GLAUBER O FILME – LABIRINTO DO BRASIL
Sílvio Tendler, Brasil, 2003

Filme previsível no que tem de melhor e desconjuntado no que tenta trazer de novo.

Com um elogiável material em mãos e uma pesquisa eficiente de imagens de arquivo, Silvio Tendler faz um filme que carrega toda a correção e toda a limitação expressiva de um cinema de proposta didática, enciclopédica. Nesse sentido da apresentação do personagem (e da coletânea de clichês, histórias e imagens em torno da figura de Glauber Rocha), o filme constrói o que podemos chamar de um aplicado "artefato de memória". Um painel amplo de entrevistas e uma descrição cronológica (e colorida por "causos") da obra e da vida do cineasta. Infelizmente, a medida em que tenta empregar um discurso próprio, um conceito de abordagem de montagem e som, o filme só consegue derrapar feio, muito feio:

Com soluções constrangedoras de discurso (como o labirinto videográfico e as setas contrárias que tentam expressar a dicotomia entre "Hollywood" e o "Terceiro mundo" da visão glauberiana...), trilha sonora melodramática da pior espécie e citações dogmáticas de "máximas" glauberianas, o filme desperdiça a riqueza de grande parte de seu material (as imagens do enterro, por exemplo) em nome de uma comoção forçada, uma tentativa débil de inscrever o trágico num filme morno, morno, onde Glauber é, sem dúvida, muito mais "objeto" de mumificação do que "personagem".

Estão lá, é verdade, alguns depoimentos inéditos, a histórica entrevista de Glauber à Rede Globo anunciando sua morte, alguns trechos do tão pouco revisto Programa Abertura, e algumas anedotas que contribuem para pintar a persona atribulada do famigerado cineasta baiano.
É claro que há um fetiche histórico em rever a imagem da geração cinemanovista reunida em torno do caixão de seu mais eloqüente orador, reconhecer rostos ou ouvir o discurso de Darcy Ribeiro à beira do túmulo.

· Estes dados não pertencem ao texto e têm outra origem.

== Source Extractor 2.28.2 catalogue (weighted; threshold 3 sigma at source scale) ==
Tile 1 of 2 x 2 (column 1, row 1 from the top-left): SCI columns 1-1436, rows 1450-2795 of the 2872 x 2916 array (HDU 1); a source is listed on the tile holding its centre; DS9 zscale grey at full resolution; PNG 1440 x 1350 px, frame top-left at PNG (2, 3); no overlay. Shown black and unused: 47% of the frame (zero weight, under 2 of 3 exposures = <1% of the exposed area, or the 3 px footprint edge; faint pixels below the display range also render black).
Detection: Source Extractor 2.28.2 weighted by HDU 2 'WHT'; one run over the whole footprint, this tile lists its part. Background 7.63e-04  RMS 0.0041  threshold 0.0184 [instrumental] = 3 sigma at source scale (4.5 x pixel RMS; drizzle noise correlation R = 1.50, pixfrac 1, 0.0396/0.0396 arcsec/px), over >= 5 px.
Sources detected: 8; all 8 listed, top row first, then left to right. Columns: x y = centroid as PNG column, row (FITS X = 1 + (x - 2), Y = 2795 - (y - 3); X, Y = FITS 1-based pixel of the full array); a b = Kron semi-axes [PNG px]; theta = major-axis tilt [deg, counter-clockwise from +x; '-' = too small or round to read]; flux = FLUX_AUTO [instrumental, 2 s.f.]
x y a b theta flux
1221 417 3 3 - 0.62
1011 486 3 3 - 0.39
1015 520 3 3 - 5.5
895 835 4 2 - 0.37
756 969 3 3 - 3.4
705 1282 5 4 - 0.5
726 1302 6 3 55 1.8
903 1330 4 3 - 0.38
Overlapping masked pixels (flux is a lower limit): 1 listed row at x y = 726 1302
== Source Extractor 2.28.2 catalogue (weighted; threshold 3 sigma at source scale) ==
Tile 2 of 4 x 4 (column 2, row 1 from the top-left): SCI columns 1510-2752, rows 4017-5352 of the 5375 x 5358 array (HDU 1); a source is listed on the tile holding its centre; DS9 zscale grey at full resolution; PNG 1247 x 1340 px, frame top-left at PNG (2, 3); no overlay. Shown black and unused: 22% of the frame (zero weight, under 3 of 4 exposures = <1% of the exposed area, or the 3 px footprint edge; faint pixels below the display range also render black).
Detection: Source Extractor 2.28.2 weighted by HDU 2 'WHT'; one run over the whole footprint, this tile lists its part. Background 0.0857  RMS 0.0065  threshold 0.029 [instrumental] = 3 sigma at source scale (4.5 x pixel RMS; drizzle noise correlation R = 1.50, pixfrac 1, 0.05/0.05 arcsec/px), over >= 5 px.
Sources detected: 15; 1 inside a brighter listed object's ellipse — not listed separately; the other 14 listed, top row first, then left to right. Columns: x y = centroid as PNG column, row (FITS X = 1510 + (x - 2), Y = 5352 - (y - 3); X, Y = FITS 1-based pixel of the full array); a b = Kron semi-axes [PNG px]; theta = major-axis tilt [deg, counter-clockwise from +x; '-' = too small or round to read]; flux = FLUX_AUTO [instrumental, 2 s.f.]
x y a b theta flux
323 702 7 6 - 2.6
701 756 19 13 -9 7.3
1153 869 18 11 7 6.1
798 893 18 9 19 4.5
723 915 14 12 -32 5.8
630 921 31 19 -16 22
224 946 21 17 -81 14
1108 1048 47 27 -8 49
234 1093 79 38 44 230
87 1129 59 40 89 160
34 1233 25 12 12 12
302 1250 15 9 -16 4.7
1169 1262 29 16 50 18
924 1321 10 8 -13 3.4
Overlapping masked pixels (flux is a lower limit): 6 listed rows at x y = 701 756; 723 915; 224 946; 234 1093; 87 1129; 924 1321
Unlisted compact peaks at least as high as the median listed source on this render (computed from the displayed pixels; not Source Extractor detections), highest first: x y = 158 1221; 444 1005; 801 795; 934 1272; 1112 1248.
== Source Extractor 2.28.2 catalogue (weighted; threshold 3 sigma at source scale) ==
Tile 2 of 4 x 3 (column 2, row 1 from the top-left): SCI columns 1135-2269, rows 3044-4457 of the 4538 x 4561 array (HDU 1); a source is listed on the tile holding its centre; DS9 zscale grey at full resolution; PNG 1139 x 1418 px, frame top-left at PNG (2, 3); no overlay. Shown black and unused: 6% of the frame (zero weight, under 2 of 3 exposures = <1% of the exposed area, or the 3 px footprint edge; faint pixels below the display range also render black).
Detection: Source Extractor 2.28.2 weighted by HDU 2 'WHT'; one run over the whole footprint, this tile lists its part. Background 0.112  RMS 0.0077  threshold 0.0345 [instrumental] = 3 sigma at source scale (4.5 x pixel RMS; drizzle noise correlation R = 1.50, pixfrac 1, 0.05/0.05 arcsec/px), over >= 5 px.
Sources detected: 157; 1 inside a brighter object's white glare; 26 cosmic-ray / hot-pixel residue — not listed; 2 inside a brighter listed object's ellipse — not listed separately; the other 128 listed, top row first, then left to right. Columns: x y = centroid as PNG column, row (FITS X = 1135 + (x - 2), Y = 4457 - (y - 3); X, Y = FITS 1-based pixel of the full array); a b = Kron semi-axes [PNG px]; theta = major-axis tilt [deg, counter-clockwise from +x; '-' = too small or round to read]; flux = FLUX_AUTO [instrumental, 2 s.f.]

Mas fora esse interesse pela "raridade", pelo "artefato", o que fica, de forma mais direta, é um filme, meramente, superficial; eficiente somente como cartão de visitas (ao público leigo) de um cineasta tão falado/comentado mas tão pouco assistido, hoje.

Por fim, um filme feito para museus e para escolas, que vem cumprir um nobre mas limitado papel de dar ao mito Glauber Rocha um atalho reservado na prateleira biográfica das videotecas públicas e na programação de canais educativos da TV.

De seu tom épico de vida, de seu desejo libertário pelo novo, resta (neste pequeno filme), apenas uma memória ecoada e triste, um gesto de melancolia sem qualquer inspiração.

Glauber, certamente, merece (e demanda) muito mais do que isso.